The green bean is basically plant candy.

Unsplash | Bob Bowie

"Bottom middle is green beans. Friends, it is unforgivable. If you left a cup of green tea on the porch in bad weather for a week, during which time it attained sentience and promptly began plotting your demise, and you hate green tea, that’s what this tastes like.

There’s definitely some dirt in it, and…Is that a hint of dead leaf, or decomposing June beetle? You’ll have the stabbing pains of deep regret for company as you work that one out."

She was not done roasting the green bean flavor.

"However, I think my personal pick for most offensive to the celebration of Thanksgiving food is the green bean. It’s not green bean casserole, by the way, oh no. No umami here.

Raw, unholy green in flavor as well as color, with a single, one-note foghorn taste, like mowing the lawn with your mouth open."

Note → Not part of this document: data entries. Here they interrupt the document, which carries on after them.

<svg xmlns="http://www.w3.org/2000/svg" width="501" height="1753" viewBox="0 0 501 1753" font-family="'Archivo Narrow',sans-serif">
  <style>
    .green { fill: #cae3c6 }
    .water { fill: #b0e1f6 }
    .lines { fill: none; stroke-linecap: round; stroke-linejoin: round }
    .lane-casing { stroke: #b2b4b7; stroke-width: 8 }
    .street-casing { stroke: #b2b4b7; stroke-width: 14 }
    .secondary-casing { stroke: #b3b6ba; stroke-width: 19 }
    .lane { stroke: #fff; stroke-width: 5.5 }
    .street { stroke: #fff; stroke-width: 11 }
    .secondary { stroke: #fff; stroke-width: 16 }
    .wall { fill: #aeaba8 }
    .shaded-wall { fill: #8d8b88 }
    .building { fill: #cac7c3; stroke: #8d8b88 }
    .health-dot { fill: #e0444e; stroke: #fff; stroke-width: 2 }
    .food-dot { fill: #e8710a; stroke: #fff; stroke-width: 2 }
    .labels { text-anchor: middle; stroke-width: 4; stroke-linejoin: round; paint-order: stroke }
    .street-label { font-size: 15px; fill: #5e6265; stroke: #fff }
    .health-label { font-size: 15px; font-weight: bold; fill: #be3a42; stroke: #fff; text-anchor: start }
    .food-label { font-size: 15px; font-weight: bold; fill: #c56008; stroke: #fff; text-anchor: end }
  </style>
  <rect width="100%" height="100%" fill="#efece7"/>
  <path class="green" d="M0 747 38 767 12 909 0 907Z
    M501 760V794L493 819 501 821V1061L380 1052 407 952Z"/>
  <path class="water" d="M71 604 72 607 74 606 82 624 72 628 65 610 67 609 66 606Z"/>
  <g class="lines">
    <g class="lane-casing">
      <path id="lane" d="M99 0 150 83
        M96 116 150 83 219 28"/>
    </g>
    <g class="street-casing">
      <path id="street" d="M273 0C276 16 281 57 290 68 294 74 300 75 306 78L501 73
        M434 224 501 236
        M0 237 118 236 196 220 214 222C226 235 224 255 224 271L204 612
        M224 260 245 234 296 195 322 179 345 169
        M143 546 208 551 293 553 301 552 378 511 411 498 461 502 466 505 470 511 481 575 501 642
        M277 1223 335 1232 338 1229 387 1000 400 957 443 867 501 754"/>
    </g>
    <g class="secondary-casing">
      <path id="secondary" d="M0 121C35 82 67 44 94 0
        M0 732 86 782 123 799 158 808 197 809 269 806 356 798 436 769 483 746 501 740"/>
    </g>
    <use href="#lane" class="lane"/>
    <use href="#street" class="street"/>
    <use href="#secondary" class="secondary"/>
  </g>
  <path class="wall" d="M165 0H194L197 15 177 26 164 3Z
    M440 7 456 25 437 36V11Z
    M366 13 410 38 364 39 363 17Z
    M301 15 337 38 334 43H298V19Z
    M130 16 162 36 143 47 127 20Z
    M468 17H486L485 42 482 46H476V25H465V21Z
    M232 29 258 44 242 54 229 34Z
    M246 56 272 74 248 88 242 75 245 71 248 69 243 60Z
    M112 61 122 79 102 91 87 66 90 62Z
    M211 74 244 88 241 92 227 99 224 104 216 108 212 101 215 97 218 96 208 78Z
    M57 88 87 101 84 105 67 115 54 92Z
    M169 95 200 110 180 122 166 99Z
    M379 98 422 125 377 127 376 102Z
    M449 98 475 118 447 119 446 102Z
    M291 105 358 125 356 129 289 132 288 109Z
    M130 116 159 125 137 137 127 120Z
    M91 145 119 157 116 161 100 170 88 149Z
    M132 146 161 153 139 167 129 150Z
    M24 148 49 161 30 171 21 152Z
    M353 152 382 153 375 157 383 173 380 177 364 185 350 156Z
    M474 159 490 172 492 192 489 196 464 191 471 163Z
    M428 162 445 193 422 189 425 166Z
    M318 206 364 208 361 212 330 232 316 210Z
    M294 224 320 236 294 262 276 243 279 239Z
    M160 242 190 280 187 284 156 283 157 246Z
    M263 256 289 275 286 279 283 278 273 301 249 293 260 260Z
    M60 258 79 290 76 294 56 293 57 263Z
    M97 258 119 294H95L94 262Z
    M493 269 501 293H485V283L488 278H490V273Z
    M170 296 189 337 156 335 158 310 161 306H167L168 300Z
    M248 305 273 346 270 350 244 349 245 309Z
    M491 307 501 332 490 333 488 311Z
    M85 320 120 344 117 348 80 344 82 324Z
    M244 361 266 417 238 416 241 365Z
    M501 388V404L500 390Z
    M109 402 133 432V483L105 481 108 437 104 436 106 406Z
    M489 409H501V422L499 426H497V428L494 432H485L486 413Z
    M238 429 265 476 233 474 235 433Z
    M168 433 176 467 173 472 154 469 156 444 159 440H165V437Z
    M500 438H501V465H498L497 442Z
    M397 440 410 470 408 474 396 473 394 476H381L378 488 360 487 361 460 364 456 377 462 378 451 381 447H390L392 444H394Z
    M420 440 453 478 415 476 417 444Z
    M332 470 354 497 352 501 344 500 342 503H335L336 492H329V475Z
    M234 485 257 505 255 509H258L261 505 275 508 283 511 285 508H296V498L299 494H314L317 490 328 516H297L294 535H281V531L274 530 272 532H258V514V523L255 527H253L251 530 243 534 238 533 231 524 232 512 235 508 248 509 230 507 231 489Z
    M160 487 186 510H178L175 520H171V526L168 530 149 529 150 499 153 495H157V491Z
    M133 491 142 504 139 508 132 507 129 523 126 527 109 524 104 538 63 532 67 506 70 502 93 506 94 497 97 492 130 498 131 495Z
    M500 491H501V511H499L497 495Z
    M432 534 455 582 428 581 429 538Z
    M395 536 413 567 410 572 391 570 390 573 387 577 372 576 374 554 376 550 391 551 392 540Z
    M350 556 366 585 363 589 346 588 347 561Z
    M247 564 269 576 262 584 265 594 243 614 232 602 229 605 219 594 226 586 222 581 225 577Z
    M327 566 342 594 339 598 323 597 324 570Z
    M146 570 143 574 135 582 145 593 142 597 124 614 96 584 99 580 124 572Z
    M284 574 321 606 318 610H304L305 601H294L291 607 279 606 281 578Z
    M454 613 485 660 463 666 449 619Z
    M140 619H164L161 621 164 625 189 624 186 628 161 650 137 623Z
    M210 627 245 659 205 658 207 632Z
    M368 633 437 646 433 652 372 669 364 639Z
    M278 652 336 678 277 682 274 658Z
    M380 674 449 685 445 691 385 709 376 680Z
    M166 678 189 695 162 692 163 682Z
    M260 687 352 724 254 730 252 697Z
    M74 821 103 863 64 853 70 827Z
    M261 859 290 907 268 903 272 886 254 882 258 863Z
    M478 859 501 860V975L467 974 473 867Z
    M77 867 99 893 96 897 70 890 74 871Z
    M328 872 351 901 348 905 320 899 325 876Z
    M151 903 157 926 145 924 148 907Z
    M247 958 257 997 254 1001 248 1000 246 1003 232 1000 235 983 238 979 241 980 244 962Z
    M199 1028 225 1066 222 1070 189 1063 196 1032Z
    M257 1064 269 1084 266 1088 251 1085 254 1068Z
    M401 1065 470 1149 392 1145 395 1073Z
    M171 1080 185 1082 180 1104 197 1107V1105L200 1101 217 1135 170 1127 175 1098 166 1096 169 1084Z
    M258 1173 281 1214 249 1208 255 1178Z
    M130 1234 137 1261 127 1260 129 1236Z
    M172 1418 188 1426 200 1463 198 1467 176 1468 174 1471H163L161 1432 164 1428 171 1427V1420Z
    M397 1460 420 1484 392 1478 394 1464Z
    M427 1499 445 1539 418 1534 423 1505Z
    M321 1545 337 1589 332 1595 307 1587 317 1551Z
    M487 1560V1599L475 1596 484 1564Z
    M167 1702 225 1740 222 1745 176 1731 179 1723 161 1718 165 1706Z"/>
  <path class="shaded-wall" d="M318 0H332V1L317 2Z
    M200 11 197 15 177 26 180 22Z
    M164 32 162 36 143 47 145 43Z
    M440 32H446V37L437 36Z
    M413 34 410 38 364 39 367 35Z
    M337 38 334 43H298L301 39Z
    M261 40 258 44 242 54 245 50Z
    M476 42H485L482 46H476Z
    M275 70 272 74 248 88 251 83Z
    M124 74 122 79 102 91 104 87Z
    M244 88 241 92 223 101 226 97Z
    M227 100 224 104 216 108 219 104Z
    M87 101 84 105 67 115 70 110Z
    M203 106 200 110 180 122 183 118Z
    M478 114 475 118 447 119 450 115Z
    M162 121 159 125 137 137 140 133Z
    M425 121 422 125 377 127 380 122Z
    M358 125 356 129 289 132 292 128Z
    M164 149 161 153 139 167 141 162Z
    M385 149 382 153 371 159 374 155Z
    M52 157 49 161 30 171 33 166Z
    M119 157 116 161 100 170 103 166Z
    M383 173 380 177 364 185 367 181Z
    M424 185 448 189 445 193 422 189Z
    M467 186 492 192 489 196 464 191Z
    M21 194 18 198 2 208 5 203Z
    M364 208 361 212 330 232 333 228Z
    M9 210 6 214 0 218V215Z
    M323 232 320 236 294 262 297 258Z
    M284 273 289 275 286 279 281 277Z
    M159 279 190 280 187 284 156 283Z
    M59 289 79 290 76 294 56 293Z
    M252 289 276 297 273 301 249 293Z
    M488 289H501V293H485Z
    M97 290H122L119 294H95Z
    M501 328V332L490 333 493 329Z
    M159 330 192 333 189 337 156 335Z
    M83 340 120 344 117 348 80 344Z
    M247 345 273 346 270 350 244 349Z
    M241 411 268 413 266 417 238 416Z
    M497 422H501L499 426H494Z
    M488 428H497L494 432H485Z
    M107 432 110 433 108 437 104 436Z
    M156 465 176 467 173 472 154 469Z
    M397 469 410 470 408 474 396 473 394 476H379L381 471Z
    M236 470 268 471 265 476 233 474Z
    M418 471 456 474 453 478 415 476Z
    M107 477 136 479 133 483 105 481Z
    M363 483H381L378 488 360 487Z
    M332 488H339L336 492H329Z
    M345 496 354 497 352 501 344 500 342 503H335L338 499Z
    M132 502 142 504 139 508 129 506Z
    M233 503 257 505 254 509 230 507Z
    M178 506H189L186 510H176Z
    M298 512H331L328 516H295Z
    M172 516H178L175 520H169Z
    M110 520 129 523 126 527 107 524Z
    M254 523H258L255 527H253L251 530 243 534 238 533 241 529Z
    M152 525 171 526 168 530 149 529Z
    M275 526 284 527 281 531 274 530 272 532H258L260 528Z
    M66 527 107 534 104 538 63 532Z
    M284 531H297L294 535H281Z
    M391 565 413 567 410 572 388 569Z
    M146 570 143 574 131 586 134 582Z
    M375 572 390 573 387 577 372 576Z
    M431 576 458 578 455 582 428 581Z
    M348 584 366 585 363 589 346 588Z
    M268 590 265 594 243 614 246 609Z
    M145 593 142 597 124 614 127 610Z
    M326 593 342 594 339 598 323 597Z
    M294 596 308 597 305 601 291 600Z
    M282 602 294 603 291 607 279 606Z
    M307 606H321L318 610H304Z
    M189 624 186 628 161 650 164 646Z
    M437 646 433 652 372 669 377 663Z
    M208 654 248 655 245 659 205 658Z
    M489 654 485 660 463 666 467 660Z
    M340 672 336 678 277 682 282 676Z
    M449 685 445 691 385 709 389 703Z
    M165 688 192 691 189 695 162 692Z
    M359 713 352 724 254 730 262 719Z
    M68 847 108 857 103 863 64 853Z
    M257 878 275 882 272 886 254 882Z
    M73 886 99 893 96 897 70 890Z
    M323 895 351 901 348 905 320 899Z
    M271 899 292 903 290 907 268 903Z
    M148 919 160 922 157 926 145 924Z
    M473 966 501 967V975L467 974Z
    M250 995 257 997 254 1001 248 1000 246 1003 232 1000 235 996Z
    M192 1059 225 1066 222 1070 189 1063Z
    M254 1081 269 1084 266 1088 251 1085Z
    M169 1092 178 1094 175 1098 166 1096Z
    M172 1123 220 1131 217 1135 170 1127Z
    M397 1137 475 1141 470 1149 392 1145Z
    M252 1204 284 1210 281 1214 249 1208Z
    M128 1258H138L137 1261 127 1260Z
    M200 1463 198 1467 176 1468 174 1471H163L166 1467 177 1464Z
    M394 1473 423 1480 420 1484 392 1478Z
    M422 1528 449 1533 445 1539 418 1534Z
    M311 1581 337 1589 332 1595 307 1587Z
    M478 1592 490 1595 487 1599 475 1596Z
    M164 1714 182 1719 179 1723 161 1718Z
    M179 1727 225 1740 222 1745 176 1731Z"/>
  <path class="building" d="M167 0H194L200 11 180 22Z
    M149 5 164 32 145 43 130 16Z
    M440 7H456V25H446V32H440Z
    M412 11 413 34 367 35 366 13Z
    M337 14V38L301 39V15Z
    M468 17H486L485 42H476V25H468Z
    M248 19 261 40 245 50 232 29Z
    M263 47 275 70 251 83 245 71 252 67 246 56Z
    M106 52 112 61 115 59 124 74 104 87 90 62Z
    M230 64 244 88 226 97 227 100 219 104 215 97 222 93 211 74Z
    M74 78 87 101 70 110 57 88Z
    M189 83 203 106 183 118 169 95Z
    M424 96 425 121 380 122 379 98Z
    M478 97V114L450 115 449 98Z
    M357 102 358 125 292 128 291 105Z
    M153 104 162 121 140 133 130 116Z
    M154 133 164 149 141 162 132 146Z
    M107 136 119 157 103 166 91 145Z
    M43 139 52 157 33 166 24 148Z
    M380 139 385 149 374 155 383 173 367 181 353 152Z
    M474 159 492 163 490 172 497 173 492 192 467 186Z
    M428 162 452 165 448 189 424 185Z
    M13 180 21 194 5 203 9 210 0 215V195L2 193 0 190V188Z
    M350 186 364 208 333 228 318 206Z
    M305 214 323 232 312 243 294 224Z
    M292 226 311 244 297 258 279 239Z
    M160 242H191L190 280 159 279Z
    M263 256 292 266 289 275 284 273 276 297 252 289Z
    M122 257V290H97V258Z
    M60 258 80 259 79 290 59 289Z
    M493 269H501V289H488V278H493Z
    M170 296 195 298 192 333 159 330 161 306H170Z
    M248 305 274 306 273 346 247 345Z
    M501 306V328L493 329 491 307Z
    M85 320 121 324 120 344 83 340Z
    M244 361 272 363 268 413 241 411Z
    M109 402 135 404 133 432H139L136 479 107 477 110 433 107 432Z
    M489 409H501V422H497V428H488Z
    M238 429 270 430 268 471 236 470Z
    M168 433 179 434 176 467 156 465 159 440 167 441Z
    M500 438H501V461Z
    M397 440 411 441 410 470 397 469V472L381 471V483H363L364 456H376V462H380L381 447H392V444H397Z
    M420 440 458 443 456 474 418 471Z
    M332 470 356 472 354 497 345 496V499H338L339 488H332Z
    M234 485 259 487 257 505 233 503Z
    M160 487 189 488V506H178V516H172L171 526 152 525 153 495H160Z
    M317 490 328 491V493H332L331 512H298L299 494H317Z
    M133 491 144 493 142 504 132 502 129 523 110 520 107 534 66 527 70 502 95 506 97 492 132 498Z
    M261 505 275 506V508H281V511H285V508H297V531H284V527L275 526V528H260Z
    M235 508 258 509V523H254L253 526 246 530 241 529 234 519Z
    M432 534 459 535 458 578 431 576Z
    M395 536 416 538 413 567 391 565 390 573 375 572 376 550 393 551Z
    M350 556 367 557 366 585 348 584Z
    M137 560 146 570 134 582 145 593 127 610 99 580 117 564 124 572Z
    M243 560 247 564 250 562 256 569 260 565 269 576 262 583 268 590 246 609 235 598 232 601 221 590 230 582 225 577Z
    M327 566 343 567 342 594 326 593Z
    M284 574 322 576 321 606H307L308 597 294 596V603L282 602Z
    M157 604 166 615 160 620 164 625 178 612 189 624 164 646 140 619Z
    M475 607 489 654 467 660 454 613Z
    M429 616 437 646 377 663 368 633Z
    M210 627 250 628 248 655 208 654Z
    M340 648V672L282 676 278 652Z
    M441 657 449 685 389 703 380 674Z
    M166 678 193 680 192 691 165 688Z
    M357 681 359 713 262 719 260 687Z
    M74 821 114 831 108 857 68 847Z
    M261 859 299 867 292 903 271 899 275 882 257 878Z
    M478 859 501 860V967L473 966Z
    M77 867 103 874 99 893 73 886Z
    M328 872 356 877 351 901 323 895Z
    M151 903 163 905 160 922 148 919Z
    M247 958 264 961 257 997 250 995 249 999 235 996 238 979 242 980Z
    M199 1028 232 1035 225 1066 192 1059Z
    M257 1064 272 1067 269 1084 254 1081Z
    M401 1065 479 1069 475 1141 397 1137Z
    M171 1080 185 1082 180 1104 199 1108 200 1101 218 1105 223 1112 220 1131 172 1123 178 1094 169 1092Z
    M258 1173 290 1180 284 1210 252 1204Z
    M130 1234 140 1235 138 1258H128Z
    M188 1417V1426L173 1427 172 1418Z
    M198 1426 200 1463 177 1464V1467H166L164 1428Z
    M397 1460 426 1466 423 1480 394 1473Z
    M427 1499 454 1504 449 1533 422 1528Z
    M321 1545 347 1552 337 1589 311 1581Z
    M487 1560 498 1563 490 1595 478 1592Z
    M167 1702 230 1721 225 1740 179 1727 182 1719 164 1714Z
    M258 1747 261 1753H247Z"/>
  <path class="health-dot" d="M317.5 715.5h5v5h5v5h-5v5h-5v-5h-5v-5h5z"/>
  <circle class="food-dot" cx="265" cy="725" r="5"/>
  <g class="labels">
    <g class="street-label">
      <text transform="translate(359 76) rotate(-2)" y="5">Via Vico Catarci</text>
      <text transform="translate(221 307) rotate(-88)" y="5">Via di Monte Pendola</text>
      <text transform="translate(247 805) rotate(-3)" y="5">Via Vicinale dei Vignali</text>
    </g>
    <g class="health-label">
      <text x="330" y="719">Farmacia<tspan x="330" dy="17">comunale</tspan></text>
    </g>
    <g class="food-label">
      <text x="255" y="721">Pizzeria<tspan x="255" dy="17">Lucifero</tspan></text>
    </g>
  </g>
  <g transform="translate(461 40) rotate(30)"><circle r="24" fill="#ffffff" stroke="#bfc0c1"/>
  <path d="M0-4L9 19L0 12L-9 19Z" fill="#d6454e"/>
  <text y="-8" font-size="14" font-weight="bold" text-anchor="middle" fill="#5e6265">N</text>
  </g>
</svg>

Seriously, the green bean was the WORST.

"It’s what you might get if you described green beans to an alien who had been tasked with reproducing the flavor using only very inexpensive petroleum-based esters.

And you had never actually had green beans.

And also the alien hated its job."

The coffee was fine, but the worst one was stuffing.

Unsplash | Jakub Dziubak

"The stuffing one is by far the worst flavor. It is appalling. Pepperidge Farms has apparently taken up training assassins. I’ve met voodoo dolls with less evil intent. The developer of this flavor deserves your disdain, and for that, I salute them."

In one word: Ew!

So, does she recommend the Thanksgiving candy corns?

"Five stars.

⭐️⭐️⭐️⭐️⭐️

Everyone should get a bag. Set them out in a nice, inviting bowl, and don’t say a word."

I think she might be the funniest, most evil person in the world. I love her.